Most skills on ClawHub are free. Some authors offer premium skills with additional features. Check the individual skill listing for pricing details.
Q: Can skills break my OpenClaw setup?
A poorly written skill can confuse your agent or cause unexpected behavior. If a skill causes problems, uninstall it with openclaw skill uninstall skill-name and restart. The skill runs through your agent rather than modifying OpenClaw itself, so removing it cleans things up.
Q: Do I need to know how to code to create a skill?
Not necessarily. The simplest skills are just an instructions.md file that teaches the agent a new workflow. If you want custom tools with specific parameter schemas, some JSON knowledge helps. Full-featured skills with external integrations may require programming knowledge.
Q: How do I know if a skill is compatible with my OpenClaw version?
ClawHub skill listings show the minimum compatible OpenClaw version. The CLI will warn you if you try to install a skill that requires a newer version.
Q: Can I use multiple skills that do similar things?
Yes, but they may conflict if they define overlapping tool names or contradictory instructions. If two skills both define a "screenshot" tool, the agent may get confused about which to use. Stick to one skill per capability area.
Q: Where are skills stored on my machine?

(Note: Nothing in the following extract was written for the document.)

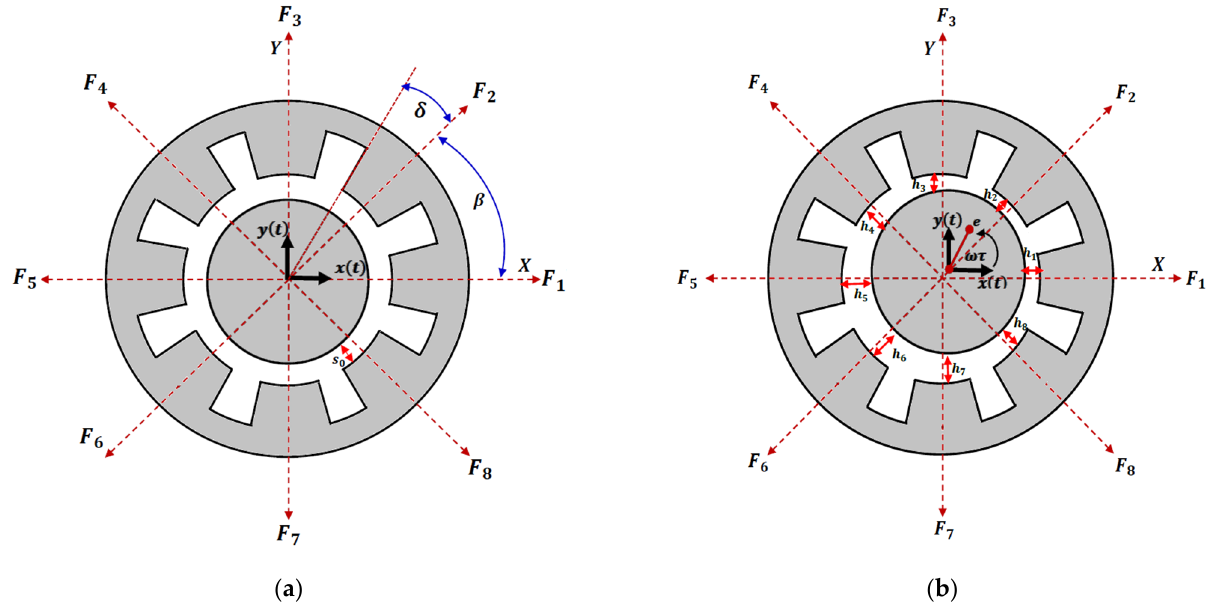
Figure 2. ( a ) Jeffcott-rotor system and magnetic bearings actuator at the nominal position. ( b ) Jeffcott-rotor system and magnetic bearings actuator at small displacements 𝑥(𝜏) and 𝑦(𝜏) away from the nominal position.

Skills install to ~/.openclaw/skills/. Each skill gets its own subdirectory. You can inspect the files directly if you want to review what a skill does after installation.
Sources
Conclusion
Skills are what make OpenClaw extensible without being complicated. The install process is one command. The creation process is two files. The ecosystem is growing, and the best skills solve a specific problem well rather than trying to do everything.
I started by installing the humanizer skill because our content pipeline demanded it. Then I added screenshot capabilities for blog hero images. Then I built a custom skill for syncing data to our dashboard because nothing on ClawHub did exactly what I needed.
Three skills installed, one custom-built. My agent went from "can chat and run commands" to "can write clean prose, capture screenshots, and keep my dashboard current." All without touching the core OpenClaw configuration.